Secretary of Health and Human Services Kathleen Sebelius wants people to combine holiday shopping with health care spending this year. Sebelius put digital pen to digital paper on November 29, using The Huffington Post to promote HealthCare.gov in a blog post.
Sebelius gave tips on signing up for health insurance using the federal website and provided reminders of deadlines and contact information if further assistance is needed. The information was published one day before the Obama administration’s self-imposed November 30 deadline for having the website restored to full working order.
Sebelius also reminded potential health coverage customers that if they want insurance by January 1, they need to sign up by December 23. She wrote that the administration is “working around the clock” to fix the website.
Sebelius was not the only public face of the issue ahead of the deadline. Jeffrey Zients, the White House-appointed adviser for fixing the issues plaguing the site, held a meeting with his team and reporters. The Wall Street Journal covered his remarks. Zients said that about 300 issues had been identified and fixed. The “vast majority of users” will experience smooth sailing with using the site, he added.
Officials still say that there could be issues with capacity, particularly with demand potentially higher than what the site can handle. Sebelius may want shoppers to split time between presents and insurance, but 30 percent of the marketplace still needed to be built as of November 19. Centers for Medicare and Medicaid Services Communications Director Julie Bataille told the Journal that building the marketplace “is actively happening now.”
In her piece for The Huffington Post, Sebelius recommends shopping during off-peak hours: in the morning, at night, or on the weekend. When you log in, she says it will be useful to have your tax and income information at hand. There is a 1-800 number to call for help, or individuals can use a website to find local, in-person assistance.
What Sebelius did not provide were tips on ways to keep private information safe.
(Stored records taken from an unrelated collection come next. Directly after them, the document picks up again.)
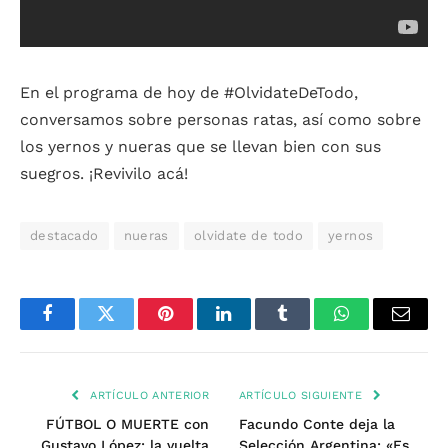
En el programa de hoy de #OlvidateDeTodo,
conversamos sobre personas ratas, así como sobre
los yernos y nueras que se llevan bien con sus
suegros. ¡Revivilo acá!
destacado
nueras
olvidate de todo
yernos
Facebook
Twitter
Pinterest
LinkedIn
Tumblr
WhatsApp
Email
ARTÍCULO ANTERIOR
ARTÍCULO SIGUIENTE
FÚTBOL O MUERTE con
Facundo Conte deja la
Gustavo López: la vuelta
Selección Argentina: «Es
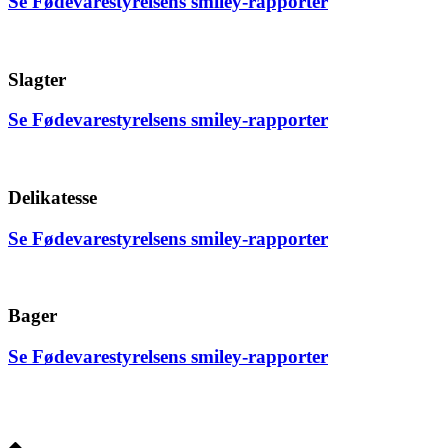
Se Fødevarestyrelsens smiley-rapporter
Slagter
Se Fødevarestyrelsens smiley-rapporter
Delikatesse
Se Fødevarestyrelsens smiley-rapporter
Bager
Se Fødevarestyrelsens smiley-rapporter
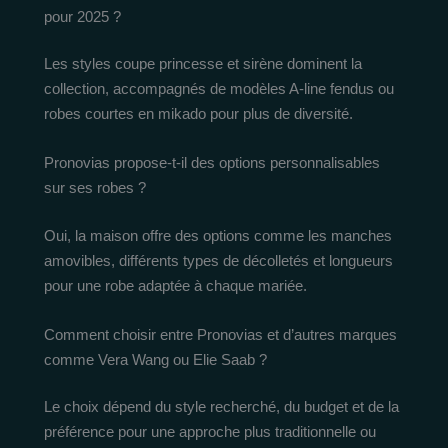
pour 2025 ?
Les styles coupe princesse et sirène dominent la
collection, accompagnés de modèles A-line fendus ou
robes courtes en mikado pour plus de diversité.
Pronovias propose-t-il des options personnalisables
sur ses robes ?
Oui, la maison offre des options comme les manches
amovibles, différents types de décolletés et longueurs
pour une robe adaptée à chaque mariée.
Comment choisir entre Pronovias et d’autres marques
comme Vera Wang ou Elie Saab ?
Le choix dépend du style recherché, du budget et de la
préférence pour une approche plus traditionnelle ou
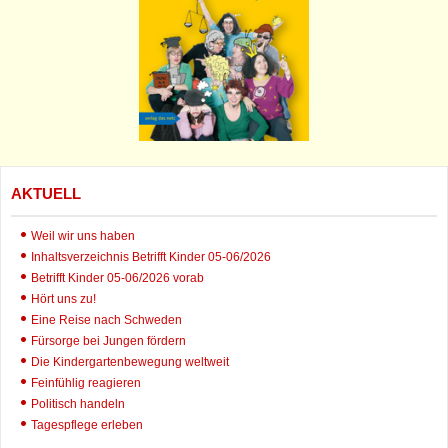
AKTUELL
Weil wir uns haben
Inhaltsverzeichnis Betrifft Kinder 05-06/2026
Betrifft Kinder 05-06/2026 vorab
Hört uns zu!
Eine Reise nach Schweden
Fürsorge bei Jungen fördern
Die Kindergartenbewegung weltweit
Feinfühlig reagieren
Politisch handeln
Tagespflege erleben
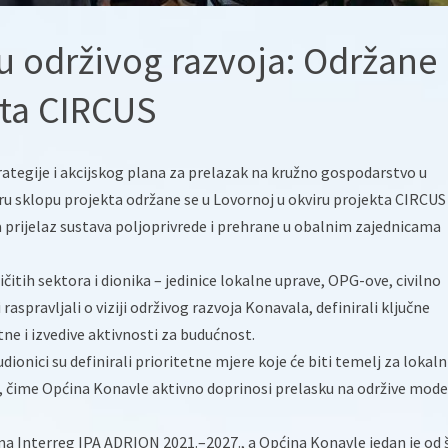
u održivog razvoja: Održane
kta CIRCUS
trategije i akcijskog plana za prelazak na kružno gospodarstvo u
sklopu projekta održane se u Lovornoj u okviru projekta CIRCUS
 za prijelaz sustava poljoprivrede i prehrane u obalnim zajednicama
čitih sektora i dionika – jedinice lokalne uprave, OPG-ove, civilno
 raspravljali o viziji održivog razvoja Konavala, definirali ključne
tne i izvedive aktivnosti za budućnost.
dionici su definirali prioritetne mjere koje će biti temelj za lokaln
S, čime Općina Konavle aktivno doprinosi prelasku na održive mode
ma Interreg IPA ADRION 2021.–2027., a Općina Konavle jedan je od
At a hearing on November 19, David Kennedy, a “white hat hacker” — that is, someone who hacks for the purposes of testing systems, not for personal gain – found critical flaws with HealthCare.gov’s security.
“Just by looking at the website, we can see that there is just fundamental security principles that are not being followed,” Kennedy said. ABC provided remarks made by Kennedy and other cyber security witnesses. At the time, three out of four agreed the site needed to be taken offline to address the threats.